Last week, beleaguered journalist Bolot Temirov said that Kyrgyzstan’s Interior Ministry had declared his passport invalid. Temirov’s lawyer told journalists that the Interior Ministry investigator who declared Temirov’s Kyrgyz passport invalid doesn’t have the authority to do so but that apparently the document has been invalidated anyway. Temirov discovered that his passport had been canceled while preparing for his trial, which began preliminary hearings last week.
Temirov, a well-known investigative journalist in Kyrgyzstan, has been subject to a series of accusations, which have come in phases over the past few months. Each time Temirov and his colleagues release a new investigation, something happens in response.

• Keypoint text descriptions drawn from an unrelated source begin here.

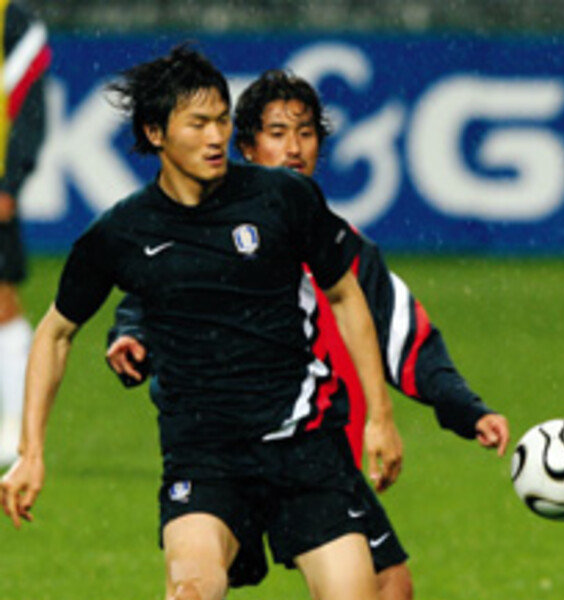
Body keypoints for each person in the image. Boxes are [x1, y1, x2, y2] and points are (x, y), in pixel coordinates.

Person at [0, 46, 404, 600]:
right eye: (198, 124)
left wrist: (380, 416)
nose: (216, 137)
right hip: (204, 456)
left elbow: (344, 294)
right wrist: (31, 452)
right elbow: (55, 333)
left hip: (303, 444)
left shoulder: (282, 197)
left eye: (221, 120)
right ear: (156, 133)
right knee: (192, 589)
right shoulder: (122, 233)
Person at [106, 69, 510, 600]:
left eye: (305, 133)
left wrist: (466, 409)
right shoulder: (205, 229)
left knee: (390, 586)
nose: (294, 148)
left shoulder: (341, 247)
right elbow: (153, 292)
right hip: (219, 450)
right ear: (246, 147)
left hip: (311, 449)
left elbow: (406, 338)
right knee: (199, 582)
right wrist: (130, 333)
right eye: (277, 133)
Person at [0, 1, 51, 465]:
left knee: (1, 301)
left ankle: (17, 425)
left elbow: (31, 105)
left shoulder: (11, 19)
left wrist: (11, 182)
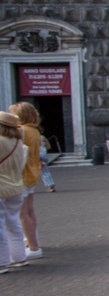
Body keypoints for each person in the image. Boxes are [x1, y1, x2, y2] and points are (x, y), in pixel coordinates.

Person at [10, 102, 43, 260]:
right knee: (29, 211)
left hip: (21, 174)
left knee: (22, 213)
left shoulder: (21, 131)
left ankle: (33, 246)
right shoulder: (35, 131)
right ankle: (32, 242)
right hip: (32, 172)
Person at [0, 111, 28, 274]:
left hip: (1, 186)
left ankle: (2, 262)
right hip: (16, 187)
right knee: (14, 223)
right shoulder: (19, 143)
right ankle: (19, 257)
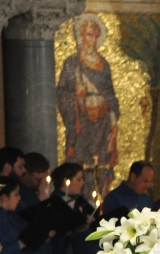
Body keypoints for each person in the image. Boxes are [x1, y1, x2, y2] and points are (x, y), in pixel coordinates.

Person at [57, 13, 120, 167]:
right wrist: (75, 95)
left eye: (95, 36)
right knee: (81, 162)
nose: (92, 40)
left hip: (103, 121)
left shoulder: (104, 65)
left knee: (101, 164)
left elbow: (110, 95)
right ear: (82, 36)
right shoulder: (72, 63)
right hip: (81, 120)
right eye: (89, 35)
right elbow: (61, 93)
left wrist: (113, 121)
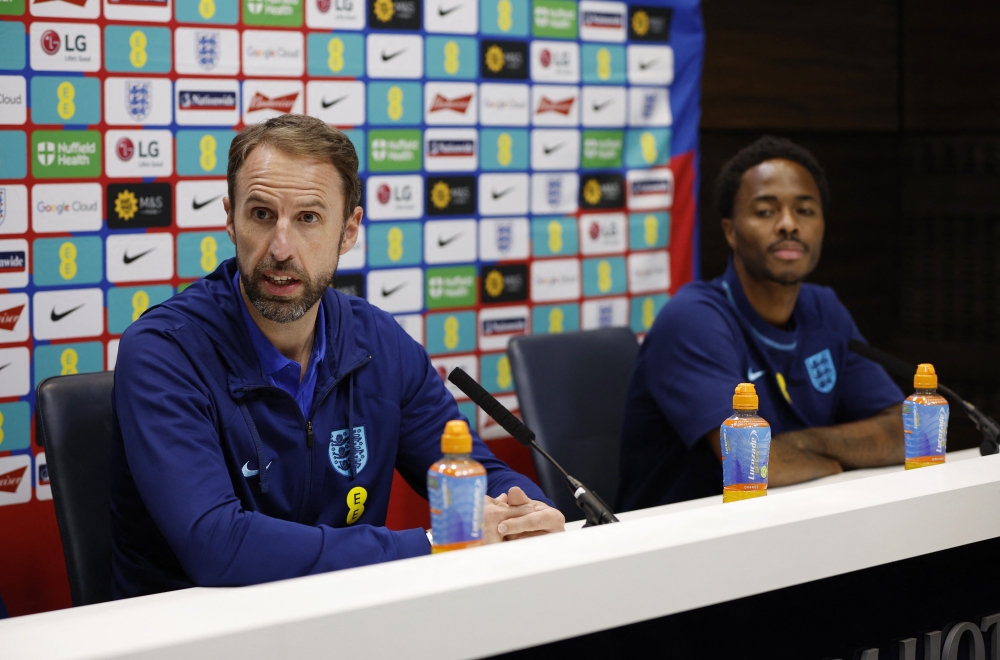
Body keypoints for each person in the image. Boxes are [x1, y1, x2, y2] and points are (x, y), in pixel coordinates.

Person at [110, 114, 564, 598]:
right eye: (261, 214)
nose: (280, 249)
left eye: (308, 218)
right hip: (192, 634)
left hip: (347, 621)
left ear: (349, 231)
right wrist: (432, 544)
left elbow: (479, 474)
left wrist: (525, 512)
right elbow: (217, 545)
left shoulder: (378, 343)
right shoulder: (165, 351)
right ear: (230, 218)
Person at [617, 136, 904, 510]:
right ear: (730, 231)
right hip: (679, 543)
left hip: (792, 522)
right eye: (766, 211)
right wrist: (841, 454)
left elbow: (906, 431)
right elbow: (750, 466)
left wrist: (806, 449)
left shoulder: (823, 307)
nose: (788, 225)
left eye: (805, 210)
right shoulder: (694, 318)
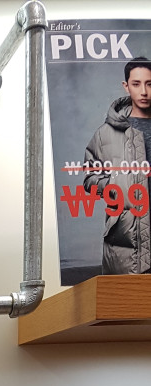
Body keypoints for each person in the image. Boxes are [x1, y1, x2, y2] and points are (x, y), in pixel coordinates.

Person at [83, 56, 151, 275]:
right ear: (126, 86)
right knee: (127, 297)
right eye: (136, 84)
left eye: (149, 84)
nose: (144, 92)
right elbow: (90, 178)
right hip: (126, 241)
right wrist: (115, 185)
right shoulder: (106, 133)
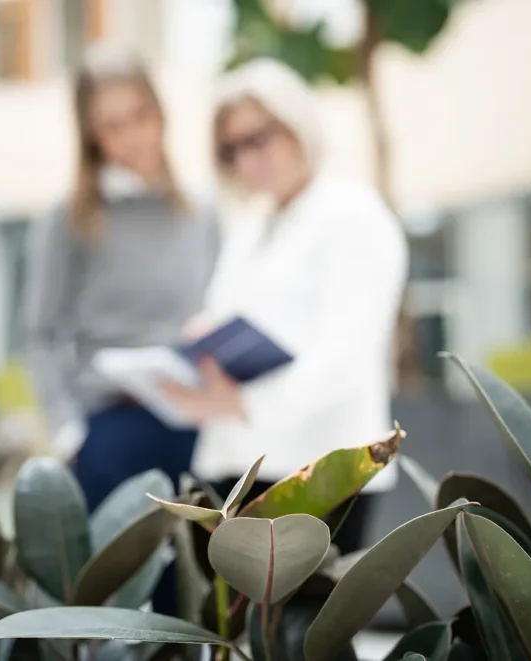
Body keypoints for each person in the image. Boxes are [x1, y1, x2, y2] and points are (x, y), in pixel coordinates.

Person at [161, 59, 410, 554]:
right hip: (239, 465)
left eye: (261, 136)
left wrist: (245, 404)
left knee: (311, 629)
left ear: (298, 123)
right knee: (241, 627)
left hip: (322, 471)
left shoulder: (354, 215)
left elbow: (346, 357)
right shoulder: (251, 228)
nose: (250, 159)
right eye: (233, 149)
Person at [22, 45, 220, 608]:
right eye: (111, 125)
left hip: (195, 431)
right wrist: (68, 431)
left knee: (191, 606)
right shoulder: (67, 220)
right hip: (109, 434)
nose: (131, 135)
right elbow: (37, 335)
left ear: (161, 115)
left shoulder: (201, 211)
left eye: (139, 116)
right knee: (116, 610)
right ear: (90, 136)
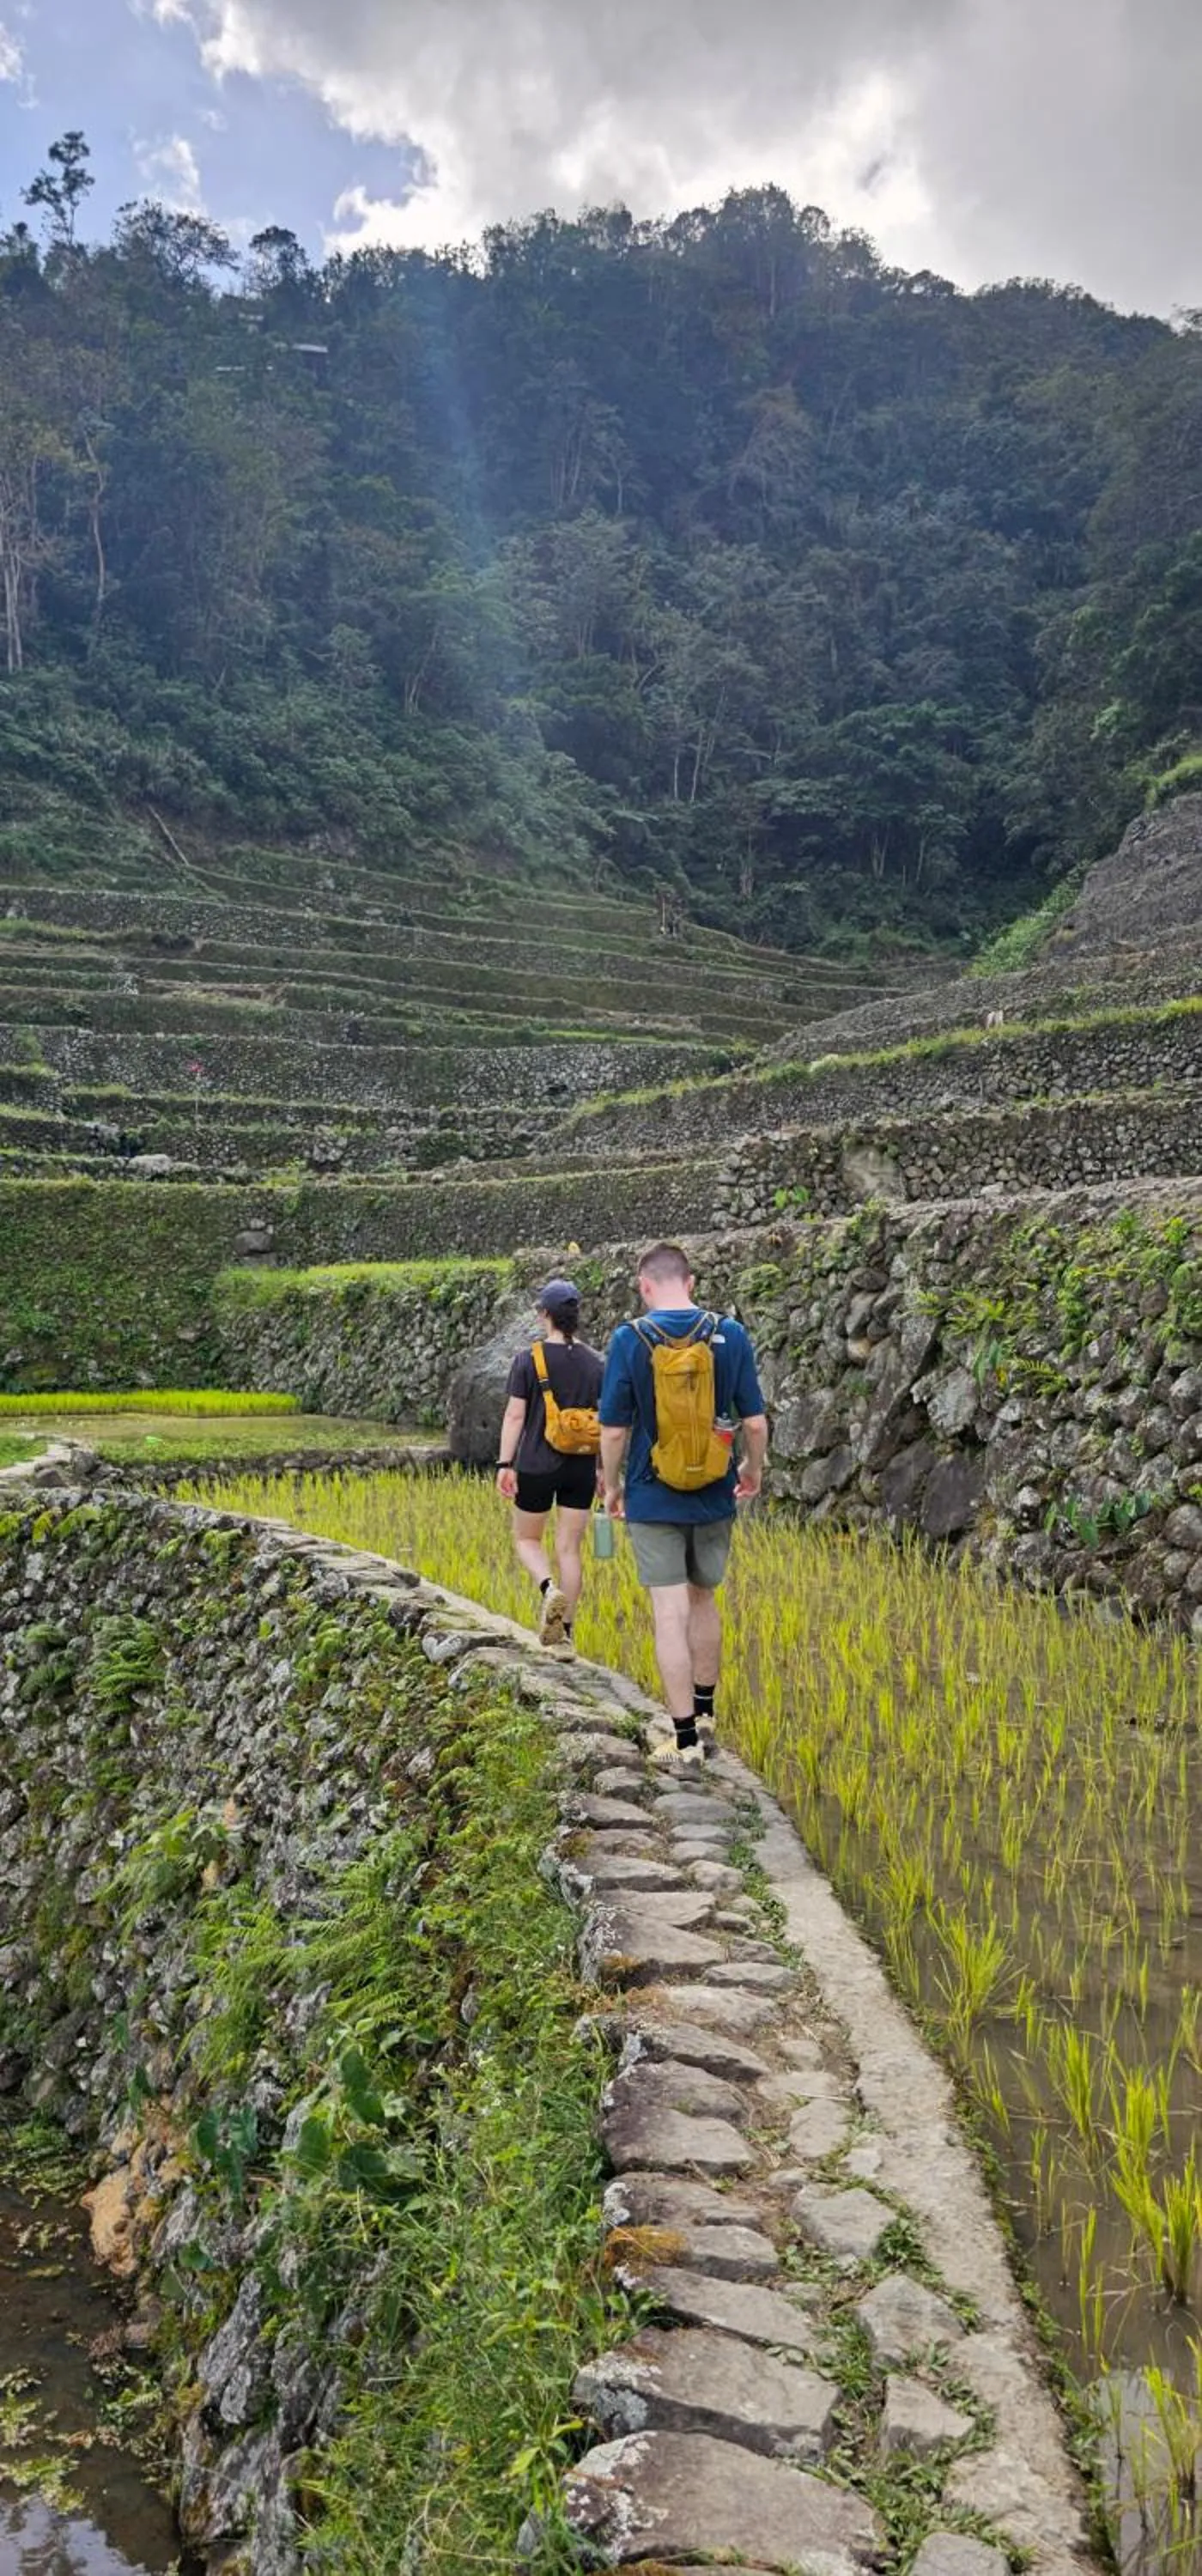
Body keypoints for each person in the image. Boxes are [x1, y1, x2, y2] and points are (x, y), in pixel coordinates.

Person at [598, 1242, 768, 1768]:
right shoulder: (729, 1333)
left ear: (644, 1286)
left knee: (668, 1611)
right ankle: (706, 1712)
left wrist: (612, 1484)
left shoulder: (630, 1338)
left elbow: (613, 1430)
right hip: (715, 1491)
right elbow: (755, 1422)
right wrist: (752, 1469)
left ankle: (685, 1740)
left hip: (653, 1494)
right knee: (704, 1599)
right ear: (690, 1282)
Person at [495, 1278, 604, 1654]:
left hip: (536, 1464)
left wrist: (505, 1463)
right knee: (569, 1549)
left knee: (527, 1539)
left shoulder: (529, 1359)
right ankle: (566, 1634)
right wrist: (604, 1470)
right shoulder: (595, 1363)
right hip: (581, 1466)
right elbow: (606, 1422)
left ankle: (548, 1588)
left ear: (545, 1314)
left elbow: (515, 1416)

In January, Temirov’s channel Temirov LIVE published an investigation alleging that the family of Kamchybek Tashiev, the head of the State Committee for National Security (SCNS), was benefitting from lucrative deals with the state oil company. A few days later, police raided Temirov LIVE’s office and claimed to have found a bag of marijuana in Temirov’s pocket; he claimed it was planted by the police. Temirov and his colleague, poet Bolot Nazarov, were both arrested on drug charges. They were later released with charges pending.
In April, Temirov published another investigation into the business dealings of Tashiev’s son. That was followed by new charges: The state alleged that Temirov had illegally obtained a Kyrgyz passport 14 years ago, using forged or stolen documents, and therefore had been illegally crossing Kyrgyz borders.
Temirov was born in 1980 in Soviet Kyrgyzstan. His family migrated to Russia when he was a child and he carried a Soviet passport until 2001. He returned to Kyrgyzstan in 2006 and acquired a Kyrgyz passport in 2008. As one of Temirov’s lawyers told OCCRP: “Bolot Temirov was born on the territory of Soviet Kyrgyzstan and has an officially recorded birth, a birth certificate… Based on that alone, he is a citizen of the Kyrgyz Republic.” The canceling of a passport does not reflect the status of a person’s citizenship, but it may complicate traveling out the country.
Preliminary hearings for Temirov — who faces four total criminal cases — and Nazarov began last week. According to 24.kg, the judge asked the media and Temirov’s supporters to leave the courtroom, preferring to hold the preliminary hearing behind closed doors. Additional hearings are scheduled for this week.
Back in November 2021, RFE/RL highlighted the joint work of Temirov and Nazarov in a short video. “Folk poets used to be the journalists of their time,” Nazarov says in the video, which Temirov follows by underscoring how the poet’s songs clarify complex issues.